In Pratt’s New Entrepreneurship Minor, Students Learn Business Skills to Thrive in Creative Fields
Pratt Institute’s new interdisciplinary Minor in Entrepreneurship will prepare artists and designers with an entrepreneurial mindset, business acumen, and essential skills to embark on their own creative ventures. Starting this spring, the minor will provide students with business and management expertise to apply to their careers or the development of their future businesses.
Preparing Pratt students with these much-needed business skills as creative professionals—particularly in today’s complex economic environment where having experience with markets and funding is important—was the impetus for the new program.
“The new minor gives all students, no matter their major, the business and management knowledge they need to thrive in their professional pursuits,” said Audrey Schultz, the minor’s coordinator and professor of construction/facilities management and real estate practice. “Graduates who enroll in this minor will be well poised to succeed in an array of career paths including leading their own practice, launching a new venture, and contributing to an existing business.”
The minor is available to all Pratt students after the completion of their first year and requires 15 credit hours.
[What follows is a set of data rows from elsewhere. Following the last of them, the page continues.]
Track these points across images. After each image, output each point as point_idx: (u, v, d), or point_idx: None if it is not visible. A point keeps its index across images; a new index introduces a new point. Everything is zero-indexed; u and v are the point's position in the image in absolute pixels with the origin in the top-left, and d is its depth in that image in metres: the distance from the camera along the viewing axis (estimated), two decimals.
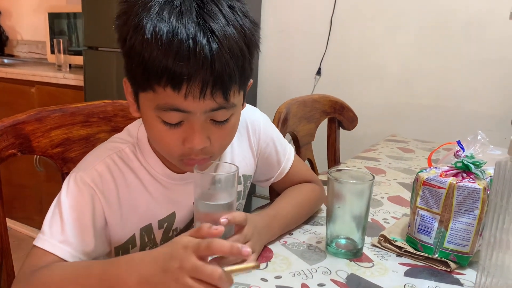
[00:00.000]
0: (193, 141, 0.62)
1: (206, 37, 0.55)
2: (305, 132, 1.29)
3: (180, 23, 0.55)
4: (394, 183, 1.12)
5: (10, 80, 2.34)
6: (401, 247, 0.73)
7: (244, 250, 0.51)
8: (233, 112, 0.64)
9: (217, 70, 0.56)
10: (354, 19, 2.02)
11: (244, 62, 0.60)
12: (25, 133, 0.77)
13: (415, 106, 1.93)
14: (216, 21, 0.57)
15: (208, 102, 0.59)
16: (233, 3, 0.61)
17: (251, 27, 0.62)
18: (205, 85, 0.57)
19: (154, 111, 0.61)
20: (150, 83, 0.59)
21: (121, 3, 0.62)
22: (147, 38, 0.56)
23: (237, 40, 0.58)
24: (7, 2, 3.28)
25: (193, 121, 0.61)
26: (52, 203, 0.68)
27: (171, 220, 0.77)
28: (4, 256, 0.76)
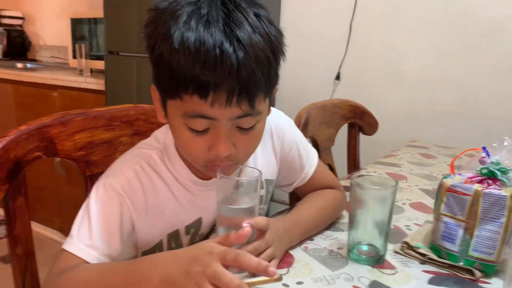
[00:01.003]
0: (219, 148, 0.62)
1: (232, 45, 0.56)
2: (325, 137, 1.28)
3: (207, 32, 0.55)
4: (415, 189, 1.11)
5: (33, 84, 2.38)
6: (425, 254, 0.72)
7: (271, 270, 0.52)
8: (258, 119, 0.64)
9: (243, 78, 0.57)
10: (374, 23, 2.01)
11: (270, 70, 0.60)
12: (49, 136, 0.78)
13: (436, 112, 1.90)
14: (242, 29, 0.57)
15: (234, 110, 0.59)
16: (259, 11, 0.61)
17: (277, 34, 0.62)
18: (231, 93, 0.57)
19: (181, 118, 0.62)
20: (177, 91, 0.59)
21: (150, 11, 0.63)
22: (175, 47, 0.56)
23: (263, 48, 0.58)
24: (31, 8, 3.36)
25: (219, 128, 0.61)
26: (81, 208, 0.69)
27: (198, 225, 0.77)
28: (28, 258, 0.77)
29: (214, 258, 0.52)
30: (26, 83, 2.42)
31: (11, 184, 0.72)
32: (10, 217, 0.74)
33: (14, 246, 0.75)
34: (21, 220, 0.76)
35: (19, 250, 0.76)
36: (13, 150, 0.71)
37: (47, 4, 3.25)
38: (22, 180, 0.75)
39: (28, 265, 0.77)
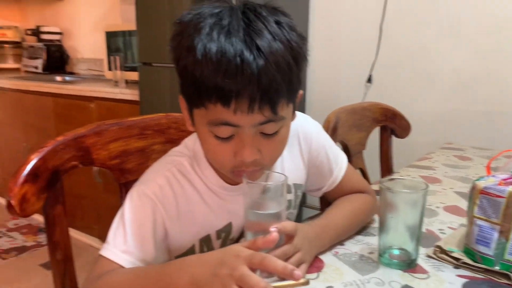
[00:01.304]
0: (244, 154, 0.63)
1: (252, 54, 0.57)
2: (355, 141, 1.27)
3: (228, 42, 0.57)
4: (450, 192, 1.08)
5: (71, 97, 2.47)
6: (459, 258, 0.70)
7: (296, 273, 0.52)
8: (282, 124, 0.65)
9: (264, 85, 0.58)
10: (405, 24, 1.98)
11: (291, 76, 0.61)
12: (85, 146, 0.81)
13: (472, 113, 1.85)
14: (262, 37, 0.58)
15: (257, 116, 0.61)
16: (280, 18, 0.62)
17: (298, 40, 0.62)
18: (252, 100, 0.58)
19: (206, 126, 0.64)
20: (202, 100, 0.61)
21: (175, 24, 0.65)
22: (198, 58, 0.58)
23: (283, 55, 0.59)
24: (68, 23, 3.49)
25: (243, 135, 0.63)
26: (116, 215, 0.72)
27: (228, 230, 0.79)
28: (67, 263, 0.81)
29: (241, 261, 0.53)
30: (65, 96, 2.52)
31: (50, 193, 0.75)
32: (49, 224, 0.78)
33: (53, 251, 0.79)
34: (59, 227, 0.79)
35: (59, 256, 0.79)
36: (51, 160, 0.75)
37: (83, 19, 3.38)
38: (60, 189, 0.78)
39: (67, 270, 0.80)
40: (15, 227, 2.87)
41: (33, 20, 3.75)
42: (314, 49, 2.26)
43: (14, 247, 2.58)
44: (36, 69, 3.38)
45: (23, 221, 2.93)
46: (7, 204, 0.69)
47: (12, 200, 0.69)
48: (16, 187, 0.69)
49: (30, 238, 2.71)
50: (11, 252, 2.52)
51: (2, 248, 2.57)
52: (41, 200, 0.74)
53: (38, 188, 0.73)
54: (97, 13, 3.23)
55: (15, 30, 3.70)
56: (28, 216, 0.72)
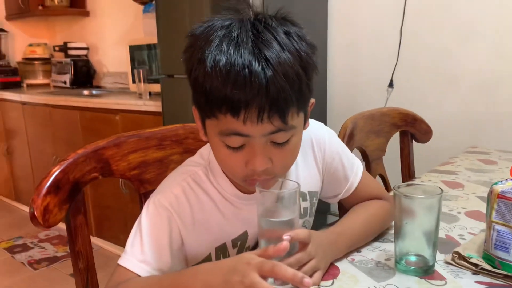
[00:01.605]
0: (255, 163, 0.64)
1: (260, 65, 0.58)
2: (374, 147, 1.26)
3: (237, 53, 0.58)
4: (472, 197, 1.06)
5: (97, 110, 2.54)
6: (477, 264, 0.69)
7: (306, 281, 0.53)
8: (293, 133, 0.66)
9: (273, 95, 0.59)
10: (425, 28, 1.95)
11: (301, 85, 0.62)
12: (105, 158, 0.84)
13: (496, 115, 1.81)
14: (271, 48, 0.59)
15: (266, 126, 0.61)
16: (289, 28, 0.63)
17: (308, 50, 0.63)
18: (261, 110, 0.59)
19: (218, 136, 0.65)
20: (212, 111, 0.63)
21: (188, 37, 0.67)
22: (208, 70, 0.60)
23: (292, 65, 0.60)
24: (94, 39, 3.60)
25: (254, 144, 0.64)
26: (134, 225, 0.74)
27: (244, 238, 0.79)
28: (89, 271, 0.83)
29: (252, 269, 0.54)
30: (91, 109, 2.59)
31: (71, 204, 0.78)
32: (72, 234, 0.80)
33: (76, 261, 0.81)
34: (81, 237, 0.81)
35: (81, 265, 0.81)
36: (72, 172, 0.78)
37: (108, 34, 3.47)
38: (81, 200, 0.81)
39: (89, 279, 0.83)
40: (46, 238, 2.95)
41: (60, 36, 3.88)
42: (334, 55, 2.26)
43: (45, 258, 2.66)
44: (64, 84, 3.49)
45: (54, 232, 3.02)
46: (31, 215, 0.72)
47: (35, 211, 0.72)
48: (39, 198, 0.72)
49: (61, 248, 2.79)
50: (42, 262, 2.60)
51: (34, 258, 2.65)
52: (63, 211, 0.77)
53: (60, 199, 0.76)
54: (121, 28, 3.32)
55: (44, 47, 3.84)
56: (51, 227, 0.75)
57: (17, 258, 2.67)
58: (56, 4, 3.52)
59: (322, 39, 2.23)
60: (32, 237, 2.97)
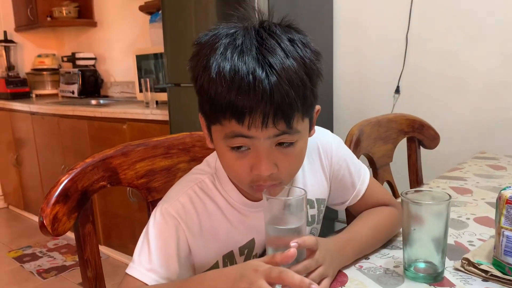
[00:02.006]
0: (260, 168, 0.64)
1: (264, 71, 0.59)
2: (381, 153, 1.26)
3: (241, 60, 0.59)
4: (482, 203, 1.05)
5: (105, 119, 2.56)
6: (487, 271, 0.68)
7: (314, 287, 0.53)
8: (298, 138, 0.66)
9: (277, 101, 0.59)
10: (431, 33, 1.95)
11: (305, 91, 0.62)
12: (113, 167, 0.85)
13: (505, 120, 1.80)
14: (275, 55, 0.60)
15: (271, 130, 0.62)
16: (293, 35, 0.64)
17: (312, 56, 0.64)
18: (266, 116, 0.60)
19: (223, 141, 0.66)
20: (217, 117, 0.63)
21: (194, 45, 0.68)
22: (213, 77, 0.61)
23: (296, 71, 0.60)
24: (101, 49, 3.64)
25: (259, 148, 0.64)
26: (141, 233, 0.74)
27: (251, 246, 0.79)
28: (98, 280, 0.83)
29: (260, 275, 0.54)
30: (98, 118, 2.61)
31: (80, 212, 0.78)
32: (80, 243, 0.81)
33: (85, 269, 0.81)
34: (90, 245, 0.82)
35: (90, 273, 0.82)
36: (80, 181, 0.78)
37: (115, 44, 3.51)
38: (90, 208, 0.81)
39: (98, 287, 0.83)
40: (54, 247, 2.96)
41: (69, 47, 3.93)
42: (340, 62, 2.26)
43: (54, 267, 2.67)
44: (72, 94, 3.52)
45: (63, 241, 3.03)
46: (40, 224, 0.73)
47: (44, 220, 0.72)
48: (47, 207, 0.73)
49: (70, 257, 2.80)
50: (51, 271, 2.61)
51: (43, 267, 2.66)
52: (72, 220, 0.77)
53: (69, 208, 0.76)
54: (128, 38, 3.35)
55: (52, 58, 3.89)
56: (60, 235, 0.76)
57: (26, 267, 2.68)
58: (64, 15, 3.57)
59: (327, 46, 2.23)
60: (41, 246, 2.98)
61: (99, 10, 3.60)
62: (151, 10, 2.88)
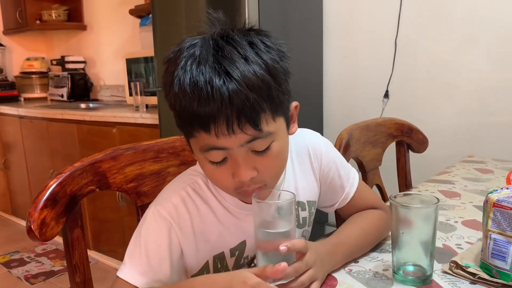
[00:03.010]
0: (240, 174, 0.65)
1: (221, 79, 0.59)
2: (370, 157, 1.27)
3: (199, 71, 0.60)
4: (469, 206, 1.06)
5: (94, 123, 2.55)
6: (475, 273, 0.69)
7: None
8: (272, 139, 0.66)
9: (237, 106, 0.60)
10: (420, 39, 1.97)
11: (270, 91, 0.62)
12: (102, 171, 0.84)
13: (493, 124, 1.82)
14: (232, 61, 0.60)
15: (240, 136, 0.62)
16: (253, 39, 0.64)
17: (275, 56, 0.64)
18: (229, 122, 0.60)
19: (200, 153, 0.67)
20: (188, 130, 0.65)
21: (163, 63, 0.69)
22: (176, 91, 0.62)
23: (256, 73, 0.61)
24: (91, 52, 3.62)
25: (235, 156, 0.64)
26: (133, 235, 0.74)
27: (242, 248, 0.79)
28: (86, 285, 0.82)
29: None
30: (88, 122, 2.59)
31: (68, 217, 0.78)
32: (69, 247, 0.80)
33: (73, 274, 0.81)
34: (78, 250, 0.81)
35: (78, 278, 0.81)
36: (69, 185, 0.78)
37: (105, 47, 3.49)
38: (78, 213, 0.81)
39: None
40: (43, 252, 2.93)
41: (58, 50, 3.90)
42: (330, 66, 2.27)
43: (42, 272, 2.64)
44: (61, 98, 3.49)
45: (52, 246, 3.00)
46: (28, 228, 0.72)
47: (32, 225, 0.72)
48: (35, 212, 0.72)
49: (58, 262, 2.77)
50: (39, 277, 2.58)
51: (31, 273, 2.63)
52: (60, 224, 0.76)
53: (57, 212, 0.75)
54: (118, 41, 3.34)
55: (41, 61, 3.86)
56: (48, 240, 0.75)
57: (14, 272, 2.65)
58: (53, 19, 3.54)
59: (317, 50, 2.25)
60: (29, 251, 2.95)
61: (89, 13, 3.59)
62: (141, 14, 2.87)
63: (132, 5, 2.88)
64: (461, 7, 1.84)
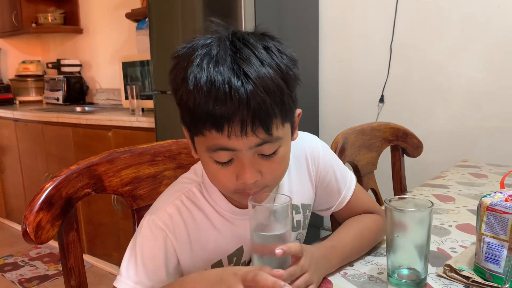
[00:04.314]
0: (244, 176, 0.65)
1: (240, 80, 0.59)
2: (366, 161, 1.28)
3: (217, 70, 0.60)
4: (464, 210, 1.07)
5: (90, 126, 2.54)
6: (469, 277, 0.69)
7: None
8: (279, 144, 0.66)
9: (254, 108, 0.60)
10: (415, 44, 1.99)
11: (282, 97, 0.63)
12: (98, 174, 0.84)
13: (487, 129, 1.83)
14: (250, 63, 0.61)
15: (251, 139, 0.62)
16: (268, 43, 0.65)
17: (288, 62, 0.65)
18: (244, 124, 0.61)
19: (206, 153, 0.66)
20: (198, 128, 0.64)
21: (172, 58, 0.68)
22: (190, 88, 0.61)
23: (272, 78, 0.61)
24: (87, 55, 3.62)
25: (242, 158, 0.64)
26: (129, 245, 0.74)
27: (240, 254, 0.80)
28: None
29: (238, 280, 0.56)
30: (83, 125, 2.59)
31: (64, 220, 0.78)
32: (64, 251, 0.80)
33: (68, 277, 0.81)
34: (74, 253, 0.81)
35: (73, 282, 0.81)
36: (64, 188, 0.78)
37: (101, 51, 3.49)
38: (74, 216, 0.80)
39: None
40: (37, 256, 2.91)
41: (54, 53, 3.90)
42: (325, 71, 2.28)
43: (36, 276, 2.62)
44: (57, 101, 3.49)
45: (46, 250, 2.98)
46: (23, 231, 0.72)
47: (27, 228, 0.72)
48: (31, 215, 0.72)
49: (52, 266, 2.75)
50: (33, 281, 2.56)
51: (25, 277, 2.61)
52: (56, 227, 0.76)
53: (53, 215, 0.75)
54: (115, 45, 3.34)
55: (37, 64, 3.85)
56: (43, 243, 0.75)
57: (7, 276, 2.63)
58: (49, 22, 3.54)
59: (313, 55, 2.26)
60: (23, 255, 2.93)
61: (85, 16, 3.59)
62: (137, 18, 2.87)
63: (129, 9, 2.88)
64: (456, 13, 1.86)
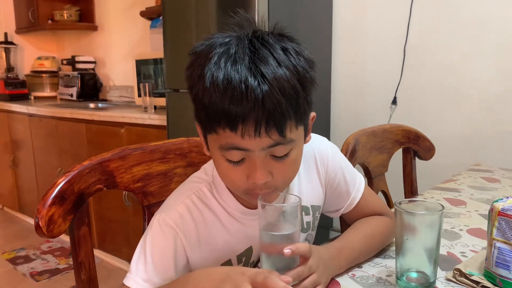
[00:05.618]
0: (255, 177, 0.65)
1: (257, 80, 0.59)
2: (376, 163, 1.27)
3: (234, 69, 0.60)
4: (475, 214, 1.06)
5: (103, 123, 2.57)
6: (478, 282, 0.69)
7: None
8: (292, 146, 0.66)
9: (269, 109, 0.60)
10: (429, 46, 1.97)
11: (298, 99, 0.63)
12: (110, 170, 0.85)
13: (500, 133, 1.81)
14: (267, 64, 0.61)
15: (264, 140, 0.62)
16: (286, 44, 0.64)
17: (305, 65, 0.65)
18: (258, 124, 0.61)
19: (218, 151, 0.66)
20: (212, 126, 0.64)
21: (190, 54, 0.69)
22: (207, 86, 0.61)
23: (289, 80, 0.61)
24: (101, 53, 3.65)
25: (254, 158, 0.65)
26: (139, 243, 0.74)
27: (249, 254, 0.80)
28: (91, 283, 0.83)
29: (246, 279, 0.56)
30: (96, 122, 2.61)
31: (76, 215, 0.79)
32: (75, 245, 0.81)
33: (78, 272, 0.82)
34: (84, 248, 0.82)
35: (83, 276, 0.82)
36: (77, 184, 0.79)
37: (115, 48, 3.52)
38: (86, 211, 0.82)
39: None
40: (48, 250, 2.95)
41: (69, 50, 3.94)
42: (338, 72, 2.28)
43: (47, 269, 2.66)
44: (71, 97, 3.53)
45: (57, 244, 3.02)
46: (35, 225, 0.73)
47: (40, 221, 0.73)
48: (43, 209, 0.73)
49: (63, 260, 2.79)
50: (44, 274, 2.60)
51: (36, 270, 2.65)
52: (67, 222, 0.77)
53: (65, 210, 0.76)
54: (129, 43, 3.36)
55: (52, 60, 3.90)
56: (55, 237, 0.76)
57: (19, 269, 2.67)
58: (65, 19, 3.58)
59: (326, 56, 2.25)
60: (35, 248, 2.97)
61: (100, 14, 3.62)
62: (152, 16, 2.89)
63: (143, 7, 2.90)
64: (470, 16, 1.84)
Students will learn how to incubate promising projects, how to financially manage their enterprise, how to work with diverse people and ideas, and how to be an ethical and mindful leader. They will also put their education to practice in an internship and get the opportunity to pitch concepts and engage with professional entrepreneurs.
As the National Endowments of the Arts reported in March 2020, the arts and cultural sector continues to be a major area of economic vitality: between 2015 and 2017 it grew at more than twice the rate of the total United States economy, fueled by expanding fields including arts-related construction and publishing. Especially in times of uncertainty, having insight into economic opportunities in the arts and how to sustain creative practices is crucial.
The minor builds on Pratt’s ongoing commitment to promoting the entrepreneurship skills that will help students advance into the professional world, with both established and new classes being brought into the program. Whether a designer founding a brand, an architect proposing a project, an arts educator joining a nonprofit, or a painter selling their work, understanding of business can empower creatives to turn their passions into flourishing careers.